Periodic Reporting for period 1 - NUTRITIVE (INNOVATIVE DECISION-MAKING TOOL FOR DEFINING THE MOST SUITABLE MANURE MANAGEMENT STRATEGIES TO ACHIEVE A SUSTAINABLE LIVESTOCK FARMING SYSTEM DURING THE WHOLE VALUE CHAIN)
Período documentado: 2024-06-01 hasta 2025-11-30
NUTRITIVE addresses these gaps by developing a practical decision support system (DSS) that identifies the most efficient and sustainable manure-management strategy for a given livestock farm. The project will: (i) build an up-to-date inventory of practices, emissions and contamination risks; (ii) evaluate circular, innovative and cost-effective mitigation and valorisation options across the manure chain; (iii) optimise integrated strategies under realistic constraints; (iv) assess performance across environmental, economic and social dimensions; (v) produce simplified life-cycle assessment (LCA) models suitable for uptake; and (vi) translate results into technical guidelines and evidence-based policy recommendations. The consortium brings together 18 partners from 8 EU countries plus 4 partners from China and will work with more than 35 farms across multiple climate zones.
A TRL3–6 laboratory and pilot demonstration framework was established to test mitigation strategies along the full manure-management chain using aligned methods and common performance indicators (efficiency, robustness, costs and operational constraints). The portfolio includes housing-level interventions (e.g. additives and dietary protein management), anaerobic digestion optimisation (including amendments such as biochar/zeolites, co-digestion and enhanced removal of antibiotics and antimicrobial-resistance determinants), biological nitrogen removal processes (nitrification–denitrification and anammox), nutrient/ammonia recovery (stripping, membrane and electro-processes), biomass-based valorisation routes (microalgae and purple phototrophic bacteria), and drying and soil-application validation across different soils and crops. Compliance checks are being performed for recovered products against relevant EU fertiliser requirements.

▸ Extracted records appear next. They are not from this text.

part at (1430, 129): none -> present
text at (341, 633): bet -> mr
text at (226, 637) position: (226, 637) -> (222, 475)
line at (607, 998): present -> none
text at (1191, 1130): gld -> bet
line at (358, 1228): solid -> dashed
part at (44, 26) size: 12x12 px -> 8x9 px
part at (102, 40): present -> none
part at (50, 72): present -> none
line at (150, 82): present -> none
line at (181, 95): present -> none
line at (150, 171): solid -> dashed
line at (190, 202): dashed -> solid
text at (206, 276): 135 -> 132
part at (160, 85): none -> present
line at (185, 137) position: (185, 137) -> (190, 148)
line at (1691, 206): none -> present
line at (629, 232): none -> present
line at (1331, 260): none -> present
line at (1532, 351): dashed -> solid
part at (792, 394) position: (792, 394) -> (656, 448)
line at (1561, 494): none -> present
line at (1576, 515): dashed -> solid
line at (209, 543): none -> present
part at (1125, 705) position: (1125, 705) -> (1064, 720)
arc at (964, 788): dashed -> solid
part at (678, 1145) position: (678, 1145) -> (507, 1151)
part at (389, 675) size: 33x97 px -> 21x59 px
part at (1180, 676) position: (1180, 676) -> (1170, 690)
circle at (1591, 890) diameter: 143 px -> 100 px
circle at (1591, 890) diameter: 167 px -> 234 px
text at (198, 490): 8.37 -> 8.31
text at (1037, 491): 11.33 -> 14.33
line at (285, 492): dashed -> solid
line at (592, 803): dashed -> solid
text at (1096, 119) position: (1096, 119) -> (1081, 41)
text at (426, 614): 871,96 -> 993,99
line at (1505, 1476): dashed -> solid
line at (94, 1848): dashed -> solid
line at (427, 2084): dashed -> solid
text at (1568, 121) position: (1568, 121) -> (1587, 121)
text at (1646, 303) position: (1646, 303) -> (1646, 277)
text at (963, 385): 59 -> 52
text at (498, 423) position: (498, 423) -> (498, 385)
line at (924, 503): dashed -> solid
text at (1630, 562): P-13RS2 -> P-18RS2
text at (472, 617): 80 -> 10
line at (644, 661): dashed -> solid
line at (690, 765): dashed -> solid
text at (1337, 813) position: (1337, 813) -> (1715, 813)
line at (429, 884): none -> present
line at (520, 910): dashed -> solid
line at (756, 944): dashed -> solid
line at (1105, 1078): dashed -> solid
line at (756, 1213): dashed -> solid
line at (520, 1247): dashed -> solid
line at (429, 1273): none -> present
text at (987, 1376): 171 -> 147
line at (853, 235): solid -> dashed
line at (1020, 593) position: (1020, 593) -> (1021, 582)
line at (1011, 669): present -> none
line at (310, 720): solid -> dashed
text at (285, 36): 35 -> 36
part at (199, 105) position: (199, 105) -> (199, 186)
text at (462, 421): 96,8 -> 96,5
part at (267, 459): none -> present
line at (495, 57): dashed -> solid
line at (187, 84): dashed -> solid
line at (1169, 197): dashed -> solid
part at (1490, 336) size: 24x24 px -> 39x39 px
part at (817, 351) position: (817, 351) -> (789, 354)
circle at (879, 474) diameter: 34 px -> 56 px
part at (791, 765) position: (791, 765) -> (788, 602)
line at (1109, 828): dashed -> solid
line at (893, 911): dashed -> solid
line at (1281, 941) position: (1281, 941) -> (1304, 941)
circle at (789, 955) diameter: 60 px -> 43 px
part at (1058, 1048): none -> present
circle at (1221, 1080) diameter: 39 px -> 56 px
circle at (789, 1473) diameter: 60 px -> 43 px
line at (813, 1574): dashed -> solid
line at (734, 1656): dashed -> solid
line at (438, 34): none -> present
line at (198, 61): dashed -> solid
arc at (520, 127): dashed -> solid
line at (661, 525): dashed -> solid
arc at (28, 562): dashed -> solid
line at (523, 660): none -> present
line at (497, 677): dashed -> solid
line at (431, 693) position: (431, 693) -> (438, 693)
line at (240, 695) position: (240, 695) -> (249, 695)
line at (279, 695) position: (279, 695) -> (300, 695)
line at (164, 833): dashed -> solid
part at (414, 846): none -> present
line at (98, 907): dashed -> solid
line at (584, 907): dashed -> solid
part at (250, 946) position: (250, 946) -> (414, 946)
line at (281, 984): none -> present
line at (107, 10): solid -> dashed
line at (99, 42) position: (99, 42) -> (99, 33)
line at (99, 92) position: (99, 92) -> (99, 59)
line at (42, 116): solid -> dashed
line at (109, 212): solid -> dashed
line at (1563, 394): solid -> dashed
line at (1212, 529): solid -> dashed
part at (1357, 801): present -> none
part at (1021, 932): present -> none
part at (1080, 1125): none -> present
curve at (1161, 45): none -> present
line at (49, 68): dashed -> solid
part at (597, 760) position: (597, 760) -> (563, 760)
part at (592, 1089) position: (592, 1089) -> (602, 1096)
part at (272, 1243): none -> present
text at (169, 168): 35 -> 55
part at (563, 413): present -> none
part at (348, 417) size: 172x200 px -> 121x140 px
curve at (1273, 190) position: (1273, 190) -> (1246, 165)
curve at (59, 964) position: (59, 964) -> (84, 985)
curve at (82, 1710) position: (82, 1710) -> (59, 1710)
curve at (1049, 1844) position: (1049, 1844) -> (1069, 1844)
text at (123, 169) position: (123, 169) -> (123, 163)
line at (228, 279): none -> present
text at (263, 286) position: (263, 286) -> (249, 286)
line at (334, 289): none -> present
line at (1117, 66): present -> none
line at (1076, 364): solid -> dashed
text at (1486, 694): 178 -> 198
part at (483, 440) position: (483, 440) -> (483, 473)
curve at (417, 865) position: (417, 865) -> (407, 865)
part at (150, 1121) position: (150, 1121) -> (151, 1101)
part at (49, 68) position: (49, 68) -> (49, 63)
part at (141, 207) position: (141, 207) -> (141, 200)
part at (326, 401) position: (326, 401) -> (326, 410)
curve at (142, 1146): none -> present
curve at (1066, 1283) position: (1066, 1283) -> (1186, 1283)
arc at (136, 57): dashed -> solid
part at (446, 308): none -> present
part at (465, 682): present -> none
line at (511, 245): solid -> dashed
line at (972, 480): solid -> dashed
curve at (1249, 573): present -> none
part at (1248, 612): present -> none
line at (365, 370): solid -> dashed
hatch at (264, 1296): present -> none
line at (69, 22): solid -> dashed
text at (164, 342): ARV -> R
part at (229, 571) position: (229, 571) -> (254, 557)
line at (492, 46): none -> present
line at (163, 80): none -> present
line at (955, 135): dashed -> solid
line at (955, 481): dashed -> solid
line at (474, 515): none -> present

The modelling backbone was advanced to support robust comparison of options and hotspot identification. This includes mechanistic process models (combining flux-balance approaches with metabolic data), scenario models for leaching and soil/water contamination, and an LCA structure to benchmark technologies and practices. The assessment framework is being extended towards simplified, prospective and time-dependent applications, with uncertainty/sensitivity analyses to reflect variability across location, climate, production system and manure/feed characteristics. Data structures, interfaces and information flows have been defined to enable subsequent integration of experimental and modelling results into the online DSS.